What you will do: Pull out every line below that holds the word "also".
Dataset content below:
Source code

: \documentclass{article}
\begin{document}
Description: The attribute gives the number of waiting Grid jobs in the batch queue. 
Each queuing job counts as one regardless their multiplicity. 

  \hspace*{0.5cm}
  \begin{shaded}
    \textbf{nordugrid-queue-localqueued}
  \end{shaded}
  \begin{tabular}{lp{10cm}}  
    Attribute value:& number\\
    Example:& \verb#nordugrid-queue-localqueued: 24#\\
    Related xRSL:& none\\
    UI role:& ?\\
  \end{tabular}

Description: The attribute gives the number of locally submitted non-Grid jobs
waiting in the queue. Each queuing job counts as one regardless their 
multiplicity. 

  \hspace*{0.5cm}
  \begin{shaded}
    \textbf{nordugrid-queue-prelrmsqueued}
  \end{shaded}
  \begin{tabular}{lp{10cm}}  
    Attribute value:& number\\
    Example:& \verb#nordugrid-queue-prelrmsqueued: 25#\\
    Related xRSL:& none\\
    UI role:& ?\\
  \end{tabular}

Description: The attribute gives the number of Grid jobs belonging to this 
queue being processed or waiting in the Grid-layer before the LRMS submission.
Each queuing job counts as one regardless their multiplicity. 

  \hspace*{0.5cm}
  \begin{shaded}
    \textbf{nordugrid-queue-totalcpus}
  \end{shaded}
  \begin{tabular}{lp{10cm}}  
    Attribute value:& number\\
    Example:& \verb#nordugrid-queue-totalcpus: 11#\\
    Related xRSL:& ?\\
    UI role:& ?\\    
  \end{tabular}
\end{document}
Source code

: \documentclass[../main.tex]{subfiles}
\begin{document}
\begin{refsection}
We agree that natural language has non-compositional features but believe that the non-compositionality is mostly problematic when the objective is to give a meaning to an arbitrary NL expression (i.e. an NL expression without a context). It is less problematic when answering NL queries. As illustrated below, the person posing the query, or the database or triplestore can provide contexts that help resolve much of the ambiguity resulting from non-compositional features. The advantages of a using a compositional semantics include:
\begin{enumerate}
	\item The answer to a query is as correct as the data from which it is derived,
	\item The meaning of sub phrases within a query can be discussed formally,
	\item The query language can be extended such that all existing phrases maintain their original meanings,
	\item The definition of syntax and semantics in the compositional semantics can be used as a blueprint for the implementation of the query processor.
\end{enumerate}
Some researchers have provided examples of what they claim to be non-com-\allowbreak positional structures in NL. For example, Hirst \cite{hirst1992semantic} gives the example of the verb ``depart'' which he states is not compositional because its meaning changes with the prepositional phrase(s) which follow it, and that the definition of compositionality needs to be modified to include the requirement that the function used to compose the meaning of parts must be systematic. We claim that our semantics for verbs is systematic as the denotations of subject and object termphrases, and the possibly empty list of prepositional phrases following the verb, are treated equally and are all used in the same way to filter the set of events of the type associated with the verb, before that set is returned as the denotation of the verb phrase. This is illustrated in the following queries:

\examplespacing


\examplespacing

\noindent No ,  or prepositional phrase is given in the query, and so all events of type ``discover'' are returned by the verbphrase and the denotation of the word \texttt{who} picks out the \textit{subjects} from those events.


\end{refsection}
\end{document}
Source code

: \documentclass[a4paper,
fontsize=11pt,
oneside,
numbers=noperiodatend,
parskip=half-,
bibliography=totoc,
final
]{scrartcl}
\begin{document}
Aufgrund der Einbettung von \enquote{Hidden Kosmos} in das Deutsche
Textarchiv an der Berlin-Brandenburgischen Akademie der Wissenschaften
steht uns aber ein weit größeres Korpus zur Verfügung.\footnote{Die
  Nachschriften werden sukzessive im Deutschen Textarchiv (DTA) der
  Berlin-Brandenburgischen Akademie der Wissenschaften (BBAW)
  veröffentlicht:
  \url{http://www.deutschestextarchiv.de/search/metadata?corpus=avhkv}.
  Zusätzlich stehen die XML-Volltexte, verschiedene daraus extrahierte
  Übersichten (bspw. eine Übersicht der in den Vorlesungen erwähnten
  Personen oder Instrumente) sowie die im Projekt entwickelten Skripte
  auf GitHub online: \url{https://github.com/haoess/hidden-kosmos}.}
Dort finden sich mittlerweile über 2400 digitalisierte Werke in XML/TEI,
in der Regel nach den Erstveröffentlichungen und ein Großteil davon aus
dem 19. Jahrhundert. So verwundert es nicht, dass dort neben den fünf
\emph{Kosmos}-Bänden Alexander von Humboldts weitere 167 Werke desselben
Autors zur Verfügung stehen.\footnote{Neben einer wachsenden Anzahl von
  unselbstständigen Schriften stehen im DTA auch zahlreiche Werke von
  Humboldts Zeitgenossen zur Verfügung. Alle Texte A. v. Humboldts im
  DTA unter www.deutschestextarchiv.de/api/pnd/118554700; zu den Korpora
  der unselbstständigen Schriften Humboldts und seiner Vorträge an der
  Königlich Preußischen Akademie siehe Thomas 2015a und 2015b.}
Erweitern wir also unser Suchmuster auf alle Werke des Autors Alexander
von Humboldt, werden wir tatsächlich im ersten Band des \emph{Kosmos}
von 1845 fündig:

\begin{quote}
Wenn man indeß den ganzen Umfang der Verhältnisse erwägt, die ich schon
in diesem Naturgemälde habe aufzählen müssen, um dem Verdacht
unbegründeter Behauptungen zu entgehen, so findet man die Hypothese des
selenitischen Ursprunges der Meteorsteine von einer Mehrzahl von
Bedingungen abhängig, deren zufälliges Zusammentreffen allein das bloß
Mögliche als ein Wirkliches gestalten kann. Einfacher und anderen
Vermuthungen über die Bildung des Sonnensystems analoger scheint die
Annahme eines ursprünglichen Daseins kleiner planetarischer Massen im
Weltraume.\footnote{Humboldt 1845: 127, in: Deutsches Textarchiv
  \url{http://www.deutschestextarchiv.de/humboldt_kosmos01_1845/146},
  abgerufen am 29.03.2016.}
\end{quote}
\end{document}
End of Dataset content.
Dataset content below:
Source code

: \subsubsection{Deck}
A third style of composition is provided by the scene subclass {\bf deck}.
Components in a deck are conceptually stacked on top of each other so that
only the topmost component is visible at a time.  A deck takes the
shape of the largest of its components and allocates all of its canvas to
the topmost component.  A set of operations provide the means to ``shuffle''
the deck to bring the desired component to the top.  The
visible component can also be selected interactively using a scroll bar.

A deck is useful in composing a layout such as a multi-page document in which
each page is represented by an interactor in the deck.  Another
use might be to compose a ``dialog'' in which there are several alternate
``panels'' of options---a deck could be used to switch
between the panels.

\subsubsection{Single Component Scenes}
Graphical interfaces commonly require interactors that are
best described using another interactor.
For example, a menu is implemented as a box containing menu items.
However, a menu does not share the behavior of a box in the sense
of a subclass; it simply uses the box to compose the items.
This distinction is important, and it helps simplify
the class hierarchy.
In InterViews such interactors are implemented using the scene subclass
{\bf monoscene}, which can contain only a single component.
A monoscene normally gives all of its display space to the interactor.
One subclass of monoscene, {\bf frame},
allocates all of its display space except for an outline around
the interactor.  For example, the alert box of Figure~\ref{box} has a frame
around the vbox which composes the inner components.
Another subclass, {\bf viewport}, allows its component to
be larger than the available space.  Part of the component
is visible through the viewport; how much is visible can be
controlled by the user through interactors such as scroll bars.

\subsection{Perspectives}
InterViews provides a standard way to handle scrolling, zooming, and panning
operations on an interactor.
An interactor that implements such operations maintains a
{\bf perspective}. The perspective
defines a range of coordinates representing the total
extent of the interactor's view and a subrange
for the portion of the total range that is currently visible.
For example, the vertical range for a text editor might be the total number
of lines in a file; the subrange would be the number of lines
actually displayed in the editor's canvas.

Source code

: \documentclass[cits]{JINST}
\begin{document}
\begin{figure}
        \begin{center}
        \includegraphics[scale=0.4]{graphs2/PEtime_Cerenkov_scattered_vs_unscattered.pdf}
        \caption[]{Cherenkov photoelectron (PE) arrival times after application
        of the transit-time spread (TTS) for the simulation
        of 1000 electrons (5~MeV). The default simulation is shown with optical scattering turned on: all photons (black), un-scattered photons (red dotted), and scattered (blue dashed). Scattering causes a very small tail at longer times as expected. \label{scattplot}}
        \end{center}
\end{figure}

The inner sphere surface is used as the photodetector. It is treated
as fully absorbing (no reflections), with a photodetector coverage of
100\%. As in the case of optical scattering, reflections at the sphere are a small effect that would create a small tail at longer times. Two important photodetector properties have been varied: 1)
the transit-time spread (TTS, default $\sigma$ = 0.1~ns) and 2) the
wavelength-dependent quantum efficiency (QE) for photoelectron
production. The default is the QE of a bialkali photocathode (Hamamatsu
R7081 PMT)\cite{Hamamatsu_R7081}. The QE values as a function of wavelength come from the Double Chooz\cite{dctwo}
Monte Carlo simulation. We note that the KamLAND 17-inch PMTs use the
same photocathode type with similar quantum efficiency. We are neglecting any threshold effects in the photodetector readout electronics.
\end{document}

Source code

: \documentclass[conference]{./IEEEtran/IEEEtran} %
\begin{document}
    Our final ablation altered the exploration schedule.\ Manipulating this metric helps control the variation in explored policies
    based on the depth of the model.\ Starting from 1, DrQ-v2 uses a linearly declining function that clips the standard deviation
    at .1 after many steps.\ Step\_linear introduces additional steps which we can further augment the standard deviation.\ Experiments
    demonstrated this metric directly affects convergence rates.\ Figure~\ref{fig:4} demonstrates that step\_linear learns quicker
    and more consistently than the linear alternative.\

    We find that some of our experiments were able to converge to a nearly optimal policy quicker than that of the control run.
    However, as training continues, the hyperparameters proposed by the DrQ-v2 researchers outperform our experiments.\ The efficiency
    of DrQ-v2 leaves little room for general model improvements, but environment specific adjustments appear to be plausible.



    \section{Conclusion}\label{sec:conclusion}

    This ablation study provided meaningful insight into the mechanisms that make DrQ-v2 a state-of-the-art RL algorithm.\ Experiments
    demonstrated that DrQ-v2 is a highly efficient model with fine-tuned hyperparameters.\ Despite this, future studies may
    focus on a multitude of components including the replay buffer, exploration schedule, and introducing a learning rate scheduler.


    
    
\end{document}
End of Dataset content.
Dataset content below:
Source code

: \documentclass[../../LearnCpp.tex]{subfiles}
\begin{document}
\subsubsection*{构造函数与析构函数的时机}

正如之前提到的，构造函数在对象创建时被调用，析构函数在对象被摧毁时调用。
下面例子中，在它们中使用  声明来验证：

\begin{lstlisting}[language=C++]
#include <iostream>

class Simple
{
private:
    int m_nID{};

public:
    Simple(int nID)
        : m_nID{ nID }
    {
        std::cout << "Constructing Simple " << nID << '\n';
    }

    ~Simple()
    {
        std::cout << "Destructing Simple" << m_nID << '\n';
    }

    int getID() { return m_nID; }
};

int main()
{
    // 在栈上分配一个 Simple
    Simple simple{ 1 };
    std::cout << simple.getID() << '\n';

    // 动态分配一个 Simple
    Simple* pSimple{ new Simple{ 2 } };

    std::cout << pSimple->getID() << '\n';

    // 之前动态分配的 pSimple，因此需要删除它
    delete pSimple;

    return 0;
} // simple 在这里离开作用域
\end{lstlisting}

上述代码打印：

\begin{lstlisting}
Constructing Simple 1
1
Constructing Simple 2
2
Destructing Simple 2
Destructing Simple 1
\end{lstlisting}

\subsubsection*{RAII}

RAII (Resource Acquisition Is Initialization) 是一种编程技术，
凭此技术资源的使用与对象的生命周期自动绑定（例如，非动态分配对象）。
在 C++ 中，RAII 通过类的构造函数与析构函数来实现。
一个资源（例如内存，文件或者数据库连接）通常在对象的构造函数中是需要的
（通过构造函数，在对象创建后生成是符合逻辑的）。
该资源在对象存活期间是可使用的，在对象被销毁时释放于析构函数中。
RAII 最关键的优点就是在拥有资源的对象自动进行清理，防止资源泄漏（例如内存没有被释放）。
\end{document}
End of Dataset content.
Finished exercise:
Erweitern wir also unser Suchmuster auf alle Werke des Autors Alexander
visible component can also be selected interactively using a scroll bar.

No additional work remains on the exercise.